En los últimos años, uno puede haber comenzado a dudar de la vitalidad de la democracia estadounidense y de la voluntad del país de comprometerse en una autodomesticación institucional. Los instintos autoritarios de Donald Trump, su intento de golpe de Estado del 6 de enero de 2021 y su lucha contra las instituciones y acuerdos internacionales inquietaron a los socios. El hecho de que tantos Estados sigan voluntariamente y con entusiasmo tomando el ala de Washington tiene que ver con un tercer factor: la ubicación geográfica de Estados Unidos, porque, a diferencia de los valores y las instituciones, es inamovible.

Como lo hicieron los romanos una vez

Todos los fundadores de grandes imperios estaban físicamente cerca de sus víctimas y rivales, los amenazaban o eran amenazados por ellos. Estados Unidos tiene la ventaja de estar “fuera de este mundo”: no está ubicado en Eurasia como todos los demás imperios históricos y contemporáneos, sino al otro lado de dos océanos y a miles de kilómetros de Europa, Asia Oriental y Medio Oriente. Esto los hace mucho menos peligrosos que las potencias cercanas, cuyos ejércitos pueden atacar a sus vecinos en cualquier momento.

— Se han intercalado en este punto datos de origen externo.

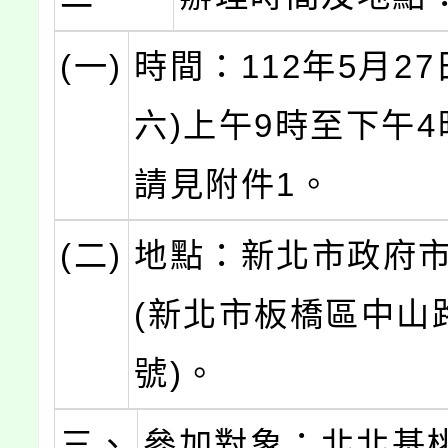
(一)
時間：112年5月27
六)上午9時至下午
請見附件1。
(二)
地點：新北市政府
(新北市板橋區中山路
號)。
三、
參加對象：北北基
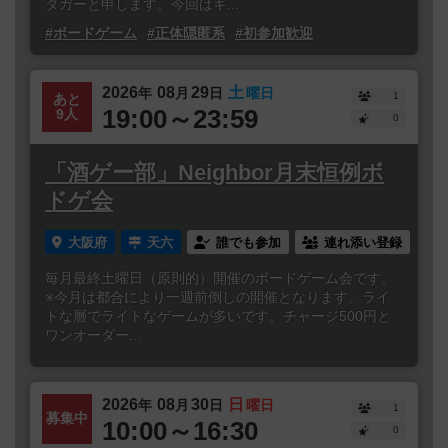
ダガーと申します。今回はギ...
#ボードゲーム
#正体隠匿系
#初参加歓迎
2026
08
29
土
年
月
日
曜日
1
あと
19:00～23:59
9人
0
「酒ゲー部」Neighbor月末恒例ボ
ドゲ会
大阪府
天六
誰でも参加
連れ添い登録
毎月最終土曜日（原則的）開催のボードゲーム会です。
※今月は都合により一週前倒しの開催となります。ライ
トな層でライトなゲームが多いです。チャージ500円と
ワンオーダー...
2026
08
30
日
年
月
日
曜日
1
募集中
10:00～16:30
0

Por lo tanto, unirse a Washington en la lucha defensiva contra el imperialismo ruso y chino es la opción geopolíticamente más atractiva para muchas naciones amenazadas en la actualidad. No en vano países tan diversos como Finlandia y Suecia, Ucrania y Georgia, Vietnam y Filipinas se están poniendo del lado de Estados Unidos.

De modo que los valores, las instituciones y la geografía disipan los temores de que Estados Unidos utilice su imponente superioridad militar y económica para subyugar a naciones más pequeñas. También es el único país que proporciona lo que los politólogos llaman “bienes colectivos” y lo que muchos estados buscan: garantías de seguridad, mercados abiertos y poder organizativo.

Uno de los diálogos más acertados y divertidos de la historia del cine lo ilustra. En “La vida de Brian”, un grupo rebelde judío se reúne al comienzo de la era cristiana para protestar contra los ocupantes romanos. Reg, su líder, interpretado por John Cleese, hace la pregunta retórica: «¿Qué nos dieron los romanos?» Entonces, después de un momento de silencio, un co-conspirador grita: “el acueducto”, otro: “las calles”, hasta que se derrama una cascada de logros romanos.

Al final, todo lo que Reg puede decir es: “Está bien. Aparte de la medicina, el saneamiento, la educación, el vino, el orden público, el riego, las carreteras, el tratamiento del agua y el seguro médico universal, ¿qué, les pregunto, qué han hecho los romanos por nosotros? “Trajo la paz”, grita otro. Y Reg se queja consternado: “Oh, ¿paz? ¡Manten tu boca cerrada!»

Si Reg preguntara hoy: “¿Qué nos han dado los estadounidenses?”, la respuesta sería similar. Sin ellos, los soldados de Putin estarían estacionados en Kiev, Beijing se habría anexionado por completo el Mar de China Meridional, Europa sería un montón de gallinas en términos de política de seguridad y tendríamos que vivir sin iPhones ni Netflix. Estados Unidos no siempre es amado, pero ofrece mucho más que sus rivales imperialistas.

Esteban Bierling Enseña política internacional en la Universidad de Ratisbona.